1 Except for the highest bid, which is replaced with the second highest bid plus an increment.

Requirements -

The program should, at the minimum,

At the minimum, please hand in hard copies of a few examples (two printed graphs for each example), a very brief description of the method you used, and the printed code. You may be called on to supply working code in digital form. Again, the program and methodology is up to you, but here is some help for those of you who want to plot graphs using gnuplot.

Hints for gnuplot - 

Gnuplot is a free, command-driven, interactive, function and data plotting program available on most Unix machines. A quite complete description of Gnuplot can be found at http://www.duke.edu/~hpgavin/gnuplot.html or http://www.sunsite.ualberta.ca/Documentation/Gnu/gnuplot-3.7.1/html_chapter/gnuplot_toc.html.

The way we want to use gnuplot for our assignment is to run gnuplot with a command file. So on some Unix console, you will type in "gnuplot <command file name>" to plot the graphs. The best way to learn something is to learn it by example. Here is the example command file I used to generate the above two graphs (for the "local" graph, uncomment the "set xrange [110:115]" line by deleting the leading '#'). Most of the commands in the command file are quite self-explaining and some important points are as follows:

1. Gnuplot will try to generate a postscript file for the graph, whose name is specified in the "set output ..." line; [The program "ps2pdf" will convert to pdf. -- ken]
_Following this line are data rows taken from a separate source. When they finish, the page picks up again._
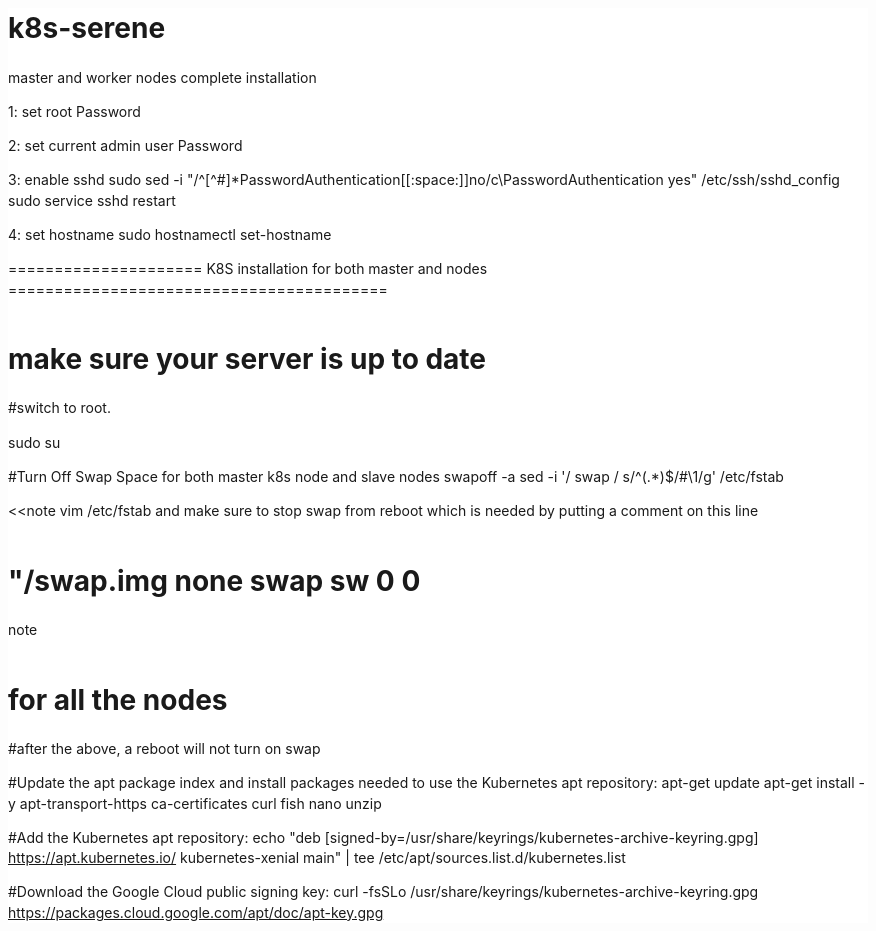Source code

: # k8s-serene
master and worker nodes complete installation

1: set root Password  

2: set current admin user Password  

3: enable sshd
sudo sed -i "/^[^#]*PasswordAuthentication[[:space:]]no/c\PasswordAuthentication yes" /etc/ssh/sshd_config
sudo service sshd restart

4: set hostname
sudo hostnamectl set-hostname 


===================== K8S installation for both master and nodes =========================================

# make sure your server is up to date
#switch to root.

sudo su 

#Turn Off Swap Space for both  master k8s node and slave nodes
swapoff -a
sed -i '/ swap / s/^\(.*\)$/#\1/g' /etc/fstab  

<<note
vim /etc/fstab and make sure to stop swap from reboot which is needed by putting a comment on this line 
# "/swap.img       none    swap    sw      0       0 #
note


# for all the nodes
#after the above,  a reboot will not turn on swap  


#Update the apt package index and install packages needed to use the Kubernetes apt repository:
apt-get update
apt-get install -y apt-transport-https ca-certificates curl fish nano unzip



#Add the Kubernetes apt repository:
echo "deb [signed-by=/usr/share/keyrings/kubernetes-archive-keyring.gpg] https://apt.kubernetes.io/ kubernetes-xenial main" | tee /etc/apt/sources.list.d/kubernetes.list

#Download the Google Cloud public signing key:
curl -fsSLo /usr/share/keyrings/kubernetes-archive-keyring.gpg https://packages.cloud.google.com/apt/doc/apt-key.gpg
2. The plot command is where the graph gets plotted. In the example command file, we used two data files: data1 and data2, for crosses and the dotted curve respectively. 

According to the requirements of this assignment, both command files and data files for gnuplot should be generated by your program.

Hints for string-to-number transformation for date-of-bid information - 

eBay gives date-of-bid information as strings like "Jan-10-04 18:59:55 PST" while for our purpose we would like to have that information represented as, say,  number of seconds passed since some pre-specified point in time. It would be quite tedious to do the string-to-number transformation by ourselves. DateParser.java demonstrates how to use existing Java classes to transform strings like "Jan 01, 2004 12:33:33 AM GMT" into numbers of seconds passed since Jan 01, 1970 00:00:00 AM GMT. Try to make use of it.